All lines from the one with "I can’t be able" through the final line below are to be reproduced exactly; omit the others.

....

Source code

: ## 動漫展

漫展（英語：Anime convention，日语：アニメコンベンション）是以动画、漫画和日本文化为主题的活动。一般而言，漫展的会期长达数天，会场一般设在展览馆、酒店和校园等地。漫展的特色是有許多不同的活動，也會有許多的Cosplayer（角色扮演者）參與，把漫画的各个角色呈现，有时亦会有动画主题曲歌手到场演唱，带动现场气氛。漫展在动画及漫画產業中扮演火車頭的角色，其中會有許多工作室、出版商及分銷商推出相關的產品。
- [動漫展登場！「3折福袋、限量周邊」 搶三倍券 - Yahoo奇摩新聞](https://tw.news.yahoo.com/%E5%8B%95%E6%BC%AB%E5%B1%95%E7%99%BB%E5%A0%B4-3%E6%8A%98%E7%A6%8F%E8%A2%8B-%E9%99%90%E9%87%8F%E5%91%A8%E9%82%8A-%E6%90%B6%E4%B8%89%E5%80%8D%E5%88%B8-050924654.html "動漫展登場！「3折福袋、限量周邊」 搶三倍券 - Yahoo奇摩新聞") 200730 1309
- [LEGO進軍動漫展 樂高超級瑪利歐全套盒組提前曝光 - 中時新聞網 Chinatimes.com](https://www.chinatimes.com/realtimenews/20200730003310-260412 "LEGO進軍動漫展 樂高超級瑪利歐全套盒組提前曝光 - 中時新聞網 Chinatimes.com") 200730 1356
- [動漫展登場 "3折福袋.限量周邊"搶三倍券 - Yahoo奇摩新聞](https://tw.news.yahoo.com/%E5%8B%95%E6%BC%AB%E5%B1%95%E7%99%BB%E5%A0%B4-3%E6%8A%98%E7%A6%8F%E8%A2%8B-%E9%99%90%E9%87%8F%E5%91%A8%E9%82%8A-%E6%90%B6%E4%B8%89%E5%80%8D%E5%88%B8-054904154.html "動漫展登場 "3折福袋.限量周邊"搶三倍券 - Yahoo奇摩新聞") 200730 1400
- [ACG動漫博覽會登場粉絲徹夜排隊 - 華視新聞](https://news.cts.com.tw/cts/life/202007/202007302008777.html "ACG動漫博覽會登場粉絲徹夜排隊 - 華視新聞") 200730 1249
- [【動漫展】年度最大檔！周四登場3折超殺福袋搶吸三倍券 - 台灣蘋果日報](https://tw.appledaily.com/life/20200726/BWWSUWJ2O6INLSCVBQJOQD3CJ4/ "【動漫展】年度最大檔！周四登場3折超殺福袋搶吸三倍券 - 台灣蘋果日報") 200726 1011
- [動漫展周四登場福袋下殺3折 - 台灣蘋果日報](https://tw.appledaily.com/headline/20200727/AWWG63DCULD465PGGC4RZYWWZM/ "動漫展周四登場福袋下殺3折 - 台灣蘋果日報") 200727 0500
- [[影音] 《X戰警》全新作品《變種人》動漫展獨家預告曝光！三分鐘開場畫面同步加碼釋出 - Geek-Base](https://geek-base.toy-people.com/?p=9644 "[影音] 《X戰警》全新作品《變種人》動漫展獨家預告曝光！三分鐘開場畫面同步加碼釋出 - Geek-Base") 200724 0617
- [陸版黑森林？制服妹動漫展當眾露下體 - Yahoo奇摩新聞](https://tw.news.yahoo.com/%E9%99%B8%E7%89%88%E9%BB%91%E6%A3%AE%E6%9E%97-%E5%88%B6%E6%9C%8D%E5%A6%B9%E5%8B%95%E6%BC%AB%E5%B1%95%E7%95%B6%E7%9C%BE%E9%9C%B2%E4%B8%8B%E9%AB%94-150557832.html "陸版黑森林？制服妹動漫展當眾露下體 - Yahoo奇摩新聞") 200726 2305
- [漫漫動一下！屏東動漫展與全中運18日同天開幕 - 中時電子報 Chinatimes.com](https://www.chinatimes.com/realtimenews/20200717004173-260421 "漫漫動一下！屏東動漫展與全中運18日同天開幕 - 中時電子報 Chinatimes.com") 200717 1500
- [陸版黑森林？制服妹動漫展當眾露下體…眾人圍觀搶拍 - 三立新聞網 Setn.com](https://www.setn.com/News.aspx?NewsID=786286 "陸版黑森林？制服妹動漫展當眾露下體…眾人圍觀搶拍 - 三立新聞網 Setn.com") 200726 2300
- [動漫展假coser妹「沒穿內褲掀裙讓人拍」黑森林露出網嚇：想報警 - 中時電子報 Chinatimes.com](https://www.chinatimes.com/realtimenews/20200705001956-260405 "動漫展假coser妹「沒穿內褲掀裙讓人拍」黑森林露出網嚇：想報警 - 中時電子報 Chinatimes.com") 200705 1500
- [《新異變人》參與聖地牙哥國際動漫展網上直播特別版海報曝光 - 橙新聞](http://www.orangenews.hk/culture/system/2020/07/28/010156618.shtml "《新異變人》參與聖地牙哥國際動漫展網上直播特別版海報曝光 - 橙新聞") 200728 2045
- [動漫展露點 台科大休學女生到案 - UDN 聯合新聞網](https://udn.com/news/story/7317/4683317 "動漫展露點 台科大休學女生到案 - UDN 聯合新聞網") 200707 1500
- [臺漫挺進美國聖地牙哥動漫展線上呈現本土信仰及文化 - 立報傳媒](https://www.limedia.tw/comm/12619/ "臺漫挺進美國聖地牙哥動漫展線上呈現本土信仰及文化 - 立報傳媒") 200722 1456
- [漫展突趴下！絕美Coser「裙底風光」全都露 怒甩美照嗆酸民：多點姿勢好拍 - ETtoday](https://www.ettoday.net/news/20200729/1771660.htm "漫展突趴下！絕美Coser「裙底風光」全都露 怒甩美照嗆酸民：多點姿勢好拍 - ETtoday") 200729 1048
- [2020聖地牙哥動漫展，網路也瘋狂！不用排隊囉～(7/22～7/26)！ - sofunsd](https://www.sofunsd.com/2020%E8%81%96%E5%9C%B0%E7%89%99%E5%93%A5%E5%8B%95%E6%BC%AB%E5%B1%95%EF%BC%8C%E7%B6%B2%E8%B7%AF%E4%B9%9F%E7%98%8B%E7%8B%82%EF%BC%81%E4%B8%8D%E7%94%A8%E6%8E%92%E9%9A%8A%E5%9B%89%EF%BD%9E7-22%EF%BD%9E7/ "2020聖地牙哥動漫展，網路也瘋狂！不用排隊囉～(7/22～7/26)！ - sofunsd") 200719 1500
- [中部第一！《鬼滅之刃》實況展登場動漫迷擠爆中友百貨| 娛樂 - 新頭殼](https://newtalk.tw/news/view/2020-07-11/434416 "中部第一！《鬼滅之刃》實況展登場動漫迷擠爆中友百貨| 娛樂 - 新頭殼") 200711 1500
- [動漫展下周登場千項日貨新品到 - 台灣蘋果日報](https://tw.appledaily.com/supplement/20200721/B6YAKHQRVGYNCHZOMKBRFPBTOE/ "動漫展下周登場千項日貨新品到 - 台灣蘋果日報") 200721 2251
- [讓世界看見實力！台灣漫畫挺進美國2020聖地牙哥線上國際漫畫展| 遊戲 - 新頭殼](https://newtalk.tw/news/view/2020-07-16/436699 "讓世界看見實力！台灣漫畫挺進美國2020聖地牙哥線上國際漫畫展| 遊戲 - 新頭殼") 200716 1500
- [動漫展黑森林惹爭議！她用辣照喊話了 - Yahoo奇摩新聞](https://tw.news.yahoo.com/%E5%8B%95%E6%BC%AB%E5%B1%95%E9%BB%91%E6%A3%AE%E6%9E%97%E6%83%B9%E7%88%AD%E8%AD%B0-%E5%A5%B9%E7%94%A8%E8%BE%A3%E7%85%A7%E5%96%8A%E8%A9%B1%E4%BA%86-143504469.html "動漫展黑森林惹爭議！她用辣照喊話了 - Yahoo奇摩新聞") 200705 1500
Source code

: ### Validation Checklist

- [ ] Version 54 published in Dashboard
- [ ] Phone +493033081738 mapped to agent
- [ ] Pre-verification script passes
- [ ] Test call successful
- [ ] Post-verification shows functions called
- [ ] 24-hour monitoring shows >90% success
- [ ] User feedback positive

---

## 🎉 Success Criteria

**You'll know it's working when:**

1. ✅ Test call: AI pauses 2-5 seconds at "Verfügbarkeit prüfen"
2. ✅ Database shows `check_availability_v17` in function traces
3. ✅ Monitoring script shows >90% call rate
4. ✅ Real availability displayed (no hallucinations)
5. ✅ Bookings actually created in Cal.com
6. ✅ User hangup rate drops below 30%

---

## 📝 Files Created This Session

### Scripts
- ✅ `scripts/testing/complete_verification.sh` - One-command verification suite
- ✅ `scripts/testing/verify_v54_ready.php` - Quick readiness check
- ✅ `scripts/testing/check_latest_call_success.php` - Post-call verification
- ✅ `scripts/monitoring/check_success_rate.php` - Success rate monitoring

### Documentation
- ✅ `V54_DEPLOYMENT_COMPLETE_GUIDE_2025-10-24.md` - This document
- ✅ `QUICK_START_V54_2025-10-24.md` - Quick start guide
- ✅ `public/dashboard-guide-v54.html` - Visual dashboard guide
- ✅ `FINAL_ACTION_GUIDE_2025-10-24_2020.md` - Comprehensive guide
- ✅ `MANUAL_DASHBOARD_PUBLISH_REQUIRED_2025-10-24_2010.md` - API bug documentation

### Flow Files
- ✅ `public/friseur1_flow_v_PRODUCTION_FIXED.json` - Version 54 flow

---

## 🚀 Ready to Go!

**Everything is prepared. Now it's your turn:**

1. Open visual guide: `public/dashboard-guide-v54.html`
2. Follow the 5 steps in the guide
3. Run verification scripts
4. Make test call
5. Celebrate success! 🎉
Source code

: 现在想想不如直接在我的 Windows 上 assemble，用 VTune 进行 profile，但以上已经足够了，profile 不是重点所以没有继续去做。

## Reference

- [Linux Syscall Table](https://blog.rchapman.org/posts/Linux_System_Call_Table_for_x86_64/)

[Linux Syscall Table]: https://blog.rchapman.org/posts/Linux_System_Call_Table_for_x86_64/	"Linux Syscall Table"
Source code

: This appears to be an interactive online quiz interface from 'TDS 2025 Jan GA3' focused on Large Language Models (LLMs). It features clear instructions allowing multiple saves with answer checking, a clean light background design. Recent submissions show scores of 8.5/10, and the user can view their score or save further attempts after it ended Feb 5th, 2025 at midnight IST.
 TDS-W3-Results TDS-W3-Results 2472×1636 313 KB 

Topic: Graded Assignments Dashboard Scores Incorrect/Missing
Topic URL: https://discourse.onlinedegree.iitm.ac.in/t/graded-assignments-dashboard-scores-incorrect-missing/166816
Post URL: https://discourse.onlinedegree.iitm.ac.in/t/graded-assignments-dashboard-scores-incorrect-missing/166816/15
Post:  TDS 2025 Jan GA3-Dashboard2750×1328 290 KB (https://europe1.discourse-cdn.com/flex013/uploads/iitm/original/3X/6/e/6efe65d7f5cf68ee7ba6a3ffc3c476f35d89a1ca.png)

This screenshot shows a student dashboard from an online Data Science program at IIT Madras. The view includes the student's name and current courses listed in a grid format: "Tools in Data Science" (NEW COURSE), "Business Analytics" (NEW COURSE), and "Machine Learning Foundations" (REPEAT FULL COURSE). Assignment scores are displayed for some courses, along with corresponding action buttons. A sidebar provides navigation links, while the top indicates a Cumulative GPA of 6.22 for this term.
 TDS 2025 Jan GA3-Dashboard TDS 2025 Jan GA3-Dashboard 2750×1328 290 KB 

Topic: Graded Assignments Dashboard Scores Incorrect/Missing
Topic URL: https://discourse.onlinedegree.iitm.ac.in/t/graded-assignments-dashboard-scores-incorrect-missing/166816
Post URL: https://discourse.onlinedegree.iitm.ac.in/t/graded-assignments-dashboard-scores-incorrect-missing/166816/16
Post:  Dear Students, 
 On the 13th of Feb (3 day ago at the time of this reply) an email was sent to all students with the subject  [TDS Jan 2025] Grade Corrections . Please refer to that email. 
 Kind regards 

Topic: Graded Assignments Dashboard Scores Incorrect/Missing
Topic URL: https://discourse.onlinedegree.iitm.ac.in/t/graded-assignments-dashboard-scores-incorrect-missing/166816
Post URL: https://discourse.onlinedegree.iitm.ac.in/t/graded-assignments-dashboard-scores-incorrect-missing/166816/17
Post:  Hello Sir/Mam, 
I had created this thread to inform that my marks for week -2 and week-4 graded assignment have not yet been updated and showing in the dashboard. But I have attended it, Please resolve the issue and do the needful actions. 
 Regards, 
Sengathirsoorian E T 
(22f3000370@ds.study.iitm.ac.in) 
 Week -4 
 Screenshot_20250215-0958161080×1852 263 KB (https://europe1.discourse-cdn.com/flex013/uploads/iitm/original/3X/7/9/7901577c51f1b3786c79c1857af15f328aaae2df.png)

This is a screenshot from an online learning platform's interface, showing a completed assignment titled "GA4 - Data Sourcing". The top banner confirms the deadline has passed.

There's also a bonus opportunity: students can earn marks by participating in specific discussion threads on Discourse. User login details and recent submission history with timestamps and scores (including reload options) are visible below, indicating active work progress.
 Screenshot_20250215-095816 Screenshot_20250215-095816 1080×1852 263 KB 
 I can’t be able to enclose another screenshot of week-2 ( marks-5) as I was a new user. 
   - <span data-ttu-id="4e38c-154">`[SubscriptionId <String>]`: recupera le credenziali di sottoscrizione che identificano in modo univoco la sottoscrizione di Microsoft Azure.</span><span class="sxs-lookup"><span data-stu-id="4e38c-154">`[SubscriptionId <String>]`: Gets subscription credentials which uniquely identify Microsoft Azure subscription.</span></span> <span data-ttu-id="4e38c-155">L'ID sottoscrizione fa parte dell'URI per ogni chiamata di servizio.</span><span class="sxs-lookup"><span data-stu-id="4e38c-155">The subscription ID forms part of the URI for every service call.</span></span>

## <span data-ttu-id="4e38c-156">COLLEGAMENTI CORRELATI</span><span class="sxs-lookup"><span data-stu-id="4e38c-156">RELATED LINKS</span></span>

....

* [Exercise answer]:
 I can’t be able to enclose another screenshot of week-2 ( marks-5) as I was a new user. 
   - <span data-ttu-id="4e38c-154">`[SubscriptionId <String>]`: recupera le credenziali di sottoscrizione che identificano in modo univoco la sottoscrizione di Microsoft Azure.</span><span class="sxs-lookup"><span data-stu-id="4e38c-154">`[SubscriptionId <String>]`: Gets subscription credentials which uniquely identify Microsoft Azure subscription.</span></span> <span data-ttu-id="4e38c-155">L'ID sottoscrizione fa parte dell'URI per ogni chiamata di servizio.</span><span class="sxs-lookup"><span data-stu-id="4e38c-155">The subscription ID forms part of the URI for every service call.</span></span>

## <span data-ttu-id="4e38c-156">COLLEGAMENTI CORRELATI</span><span class="sxs-lookup"><span data-stu-id="4e38c-156">RELATED LINKS</span></span>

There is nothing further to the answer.